- [Required action]
Transcribe every record verbatim.
[[ Information shown open ]]
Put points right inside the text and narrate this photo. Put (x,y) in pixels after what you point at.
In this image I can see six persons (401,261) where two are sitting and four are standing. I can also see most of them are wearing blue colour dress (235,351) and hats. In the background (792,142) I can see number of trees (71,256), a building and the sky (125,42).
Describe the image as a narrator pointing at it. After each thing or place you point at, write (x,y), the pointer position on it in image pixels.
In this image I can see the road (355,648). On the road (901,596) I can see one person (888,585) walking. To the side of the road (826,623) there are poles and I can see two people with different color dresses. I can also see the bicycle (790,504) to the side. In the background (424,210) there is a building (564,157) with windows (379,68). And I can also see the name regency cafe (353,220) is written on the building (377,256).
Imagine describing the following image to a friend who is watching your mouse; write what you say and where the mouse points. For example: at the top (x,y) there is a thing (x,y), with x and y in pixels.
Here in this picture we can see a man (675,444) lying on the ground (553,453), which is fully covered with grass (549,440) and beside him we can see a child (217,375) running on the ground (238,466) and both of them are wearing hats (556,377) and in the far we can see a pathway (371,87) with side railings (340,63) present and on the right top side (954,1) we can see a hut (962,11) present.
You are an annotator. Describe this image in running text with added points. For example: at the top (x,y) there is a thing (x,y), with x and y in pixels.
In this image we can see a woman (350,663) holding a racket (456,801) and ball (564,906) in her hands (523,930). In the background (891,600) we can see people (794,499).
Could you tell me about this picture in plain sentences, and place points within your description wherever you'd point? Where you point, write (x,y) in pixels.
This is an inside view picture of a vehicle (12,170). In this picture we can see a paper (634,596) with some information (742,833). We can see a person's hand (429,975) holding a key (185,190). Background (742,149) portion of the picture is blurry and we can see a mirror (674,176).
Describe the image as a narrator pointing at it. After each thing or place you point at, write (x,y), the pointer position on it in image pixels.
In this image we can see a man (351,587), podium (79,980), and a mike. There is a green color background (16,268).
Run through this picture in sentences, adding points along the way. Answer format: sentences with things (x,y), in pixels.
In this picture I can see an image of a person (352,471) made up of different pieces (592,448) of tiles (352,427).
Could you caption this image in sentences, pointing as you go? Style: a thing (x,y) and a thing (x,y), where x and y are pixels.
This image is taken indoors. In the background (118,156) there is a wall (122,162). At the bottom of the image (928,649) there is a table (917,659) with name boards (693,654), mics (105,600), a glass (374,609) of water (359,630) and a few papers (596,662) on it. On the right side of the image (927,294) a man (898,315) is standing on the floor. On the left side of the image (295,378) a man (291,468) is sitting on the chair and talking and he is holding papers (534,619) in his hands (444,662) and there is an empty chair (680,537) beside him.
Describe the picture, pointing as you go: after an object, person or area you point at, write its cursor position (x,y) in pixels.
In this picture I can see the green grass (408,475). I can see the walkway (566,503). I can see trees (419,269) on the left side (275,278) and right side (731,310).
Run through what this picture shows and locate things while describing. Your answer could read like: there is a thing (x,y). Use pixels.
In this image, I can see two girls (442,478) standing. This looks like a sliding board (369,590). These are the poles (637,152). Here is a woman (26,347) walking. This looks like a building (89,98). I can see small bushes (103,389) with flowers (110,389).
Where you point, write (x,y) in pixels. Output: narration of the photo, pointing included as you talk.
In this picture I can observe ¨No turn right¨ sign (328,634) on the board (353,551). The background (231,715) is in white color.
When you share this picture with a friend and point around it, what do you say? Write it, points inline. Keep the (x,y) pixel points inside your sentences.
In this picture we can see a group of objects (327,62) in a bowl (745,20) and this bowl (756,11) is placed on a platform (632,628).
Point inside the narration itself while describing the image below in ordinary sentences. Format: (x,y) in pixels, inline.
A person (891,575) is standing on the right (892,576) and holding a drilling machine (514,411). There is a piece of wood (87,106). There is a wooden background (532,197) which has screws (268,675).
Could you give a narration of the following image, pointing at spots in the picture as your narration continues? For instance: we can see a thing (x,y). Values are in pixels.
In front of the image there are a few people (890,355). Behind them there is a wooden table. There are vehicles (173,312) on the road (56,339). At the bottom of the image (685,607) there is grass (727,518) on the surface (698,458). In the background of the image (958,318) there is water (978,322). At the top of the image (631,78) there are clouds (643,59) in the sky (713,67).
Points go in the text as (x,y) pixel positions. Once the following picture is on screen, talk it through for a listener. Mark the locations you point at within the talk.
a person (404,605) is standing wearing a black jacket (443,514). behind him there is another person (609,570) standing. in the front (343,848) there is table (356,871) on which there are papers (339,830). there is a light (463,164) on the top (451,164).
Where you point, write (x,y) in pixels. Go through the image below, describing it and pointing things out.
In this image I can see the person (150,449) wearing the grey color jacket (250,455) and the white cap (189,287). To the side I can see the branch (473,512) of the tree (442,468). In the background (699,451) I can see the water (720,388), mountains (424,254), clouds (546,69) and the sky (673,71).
[[ Information shown closed ]]
- [Solution for this task]
Put points right inside the text and narrate this photo. Put (x,y) in pixels after what you point at.
In this image I can see six persons (401,261) where two are sitting and four are standing. I can also see most of them are wearing blue colour dress (235,351) and hats. In the background (792,142) I can see number of trees (71,256), a building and the sky (125,42).
Describe the image as a narrator pointing at it. After each thing or place you point at, write (x,y), the pointer position on it in image pixels.
In this image I can see the road (355,648). On the road (901,596) I can see one person (888,585) walking. To the side of the road (826,623) there are poles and I can see two people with different color dresses. I can also see the bicycle (790,504) to the side. In the background (424,210) there is a building (564,157) with windows (379,68). And I can also see the name regency cafe (353,220) is written on the building (377,256).
Imagine describing the following image to a friend who is watching your mouse; write what you say and where the mouse points. For example: at the top (x,y) there is a thing (x,y), with x and y in pixels.
Here in this picture we can see a man (675,444) lying on the ground (553,453), which is fully covered with grass (549,440) and beside him we can see a child (217,375) running on the ground (238,466) and both of them are wearing hats (556,377) and in the far we can see a pathway (371,87) with side railings (340,63) present and on the right top side (954,1) we can see a hut (962,11) present.
You are an annotator. Describe this image in running text with added points. For example: at the top (x,y) there is a thing (x,y), with x and y in pixels.
In this image we can see a woman (350,663) holding a racket (456,801) and ball (564,906) in her hands (523,930). In the background (891,600) we can see people (794,499).
Could you tell me about this picture in plain sentences, and place points within your description wherever you'd point? Where you point, write (x,y) in pixels.
This is an inside view picture of a vehicle (12,170). In this picture we can see a paper (634,596) with some information (742,833). We can see a person's hand (429,975) holding a key (185,190). Background (742,149) portion of the picture is blurry and we can see a mirror (674,176).
Describe the image as a narrator pointing at it. After each thing or place you point at, write (x,y), the pointer position on it in image pixels.
In this image we can see a man (351,587), podium (79,980), and a mike. There is a green color background (16,268).
Run through this picture in sentences, adding points along the way. Answer format: sentences with things (x,y), in pixels.
In this picture I can see an image of a person (352,471) made up of different pieces (592,448) of tiles (352,427).
Could you caption this image in sentences, pointing as you go? Style: a thing (x,y) and a thing (x,y), where x and y are pixels.
This image is taken indoors. In the background (118,156) there is a wall (122,162). At the bottom of the image (928,649) there is a table (917,659) with name boards (693,654), mics (105,600), a glass (374,609) of water (359,630) and a few papers (596,662) on it. On the right side of the image (927,294) a man (898,315) is standing on the floor. On the left side of the image (295,378) a man (291,468) is sitting on the chair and talking and he is holding papers (534,619) in his hands (444,662) and there is an empty chair (680,537) beside him.
Describe the picture, pointing as you go: after an object, person or area you point at, write its cursor position (x,y) in pixels.
In this picture I can see the green grass (408,475). I can see the walkway (566,503). I can see trees (419,269) on the left side (275,278) and right side (731,310).
Run through what this picture shows and locate things while describing. Your answer could read like: there is a thing (x,y). Use pixels.
In this image, I can see two girls (442,478) standing. This looks like a sliding board (369,590). These are the poles (637,152). Here is a woman (26,347) walking. This looks like a building (89,98). I can see small bushes (103,389) with flowers (110,389).
Where you point, write (x,y) in pixels. Output: narration of the photo, pointing included as you talk.
In this picture I can observe ¨No turn right¨ sign (328,634) on the board (353,551). The background (231,715) is in white color.
When you share this picture with a friend and point around it, what do you say? Write it, points inline. Keep the (x,y) pixel points inside your sentences.
In this picture we can see a group of objects (327,62) in a bowl (745,20) and this bowl (756,11) is placed on a platform (632,628).
Point inside the narration itself while describing the image below in ordinary sentences. Format: (x,y) in pixels, inline.
A person (891,575) is standing on the right (892,576) and holding a drilling machine (514,411). There is a piece of wood (87,106). There is a wooden background (532,197) which has screws (268,675).
Could you give a narration of the following image, pointing at spots in the picture as your narration continues? For instance: we can see a thing (x,y). Values are in pixels.
In front of the image there are a few people (890,355). Behind them there is a wooden table. There are vehicles (173,312) on the road (56,339). At the bottom of the image (685,607) there is grass (727,518) on the surface (698,458). In the background of the image (958,318) there is water (978,322). At the top of the image (631,78) there are clouds (643,59) in the sky (713,67).
Points go in the text as (x,y) pixel positions. Once the following picture is on screen, talk it through for a listener. Mark the locations you point at within the talk.
a person (404,605) is standing wearing a black jacket (443,514). behind him there is another person (609,570) standing. in the front (343,848) there is table (356,871) on which there are papers (339,830). there is a light (463,164) on the top (451,164).
Where you point, write (x,y) in pixels. Go through the image below, describing it and pointing things out.
In this image I can see the person (150,449) wearing the grey color jacket (250,455) and the white cap (189,287). To the side I can see the branch (473,512) of the tree (442,468). In the background (699,451) I can see the water (720,388), mountains (424,254), clouds (546,69) and the sky (673,71).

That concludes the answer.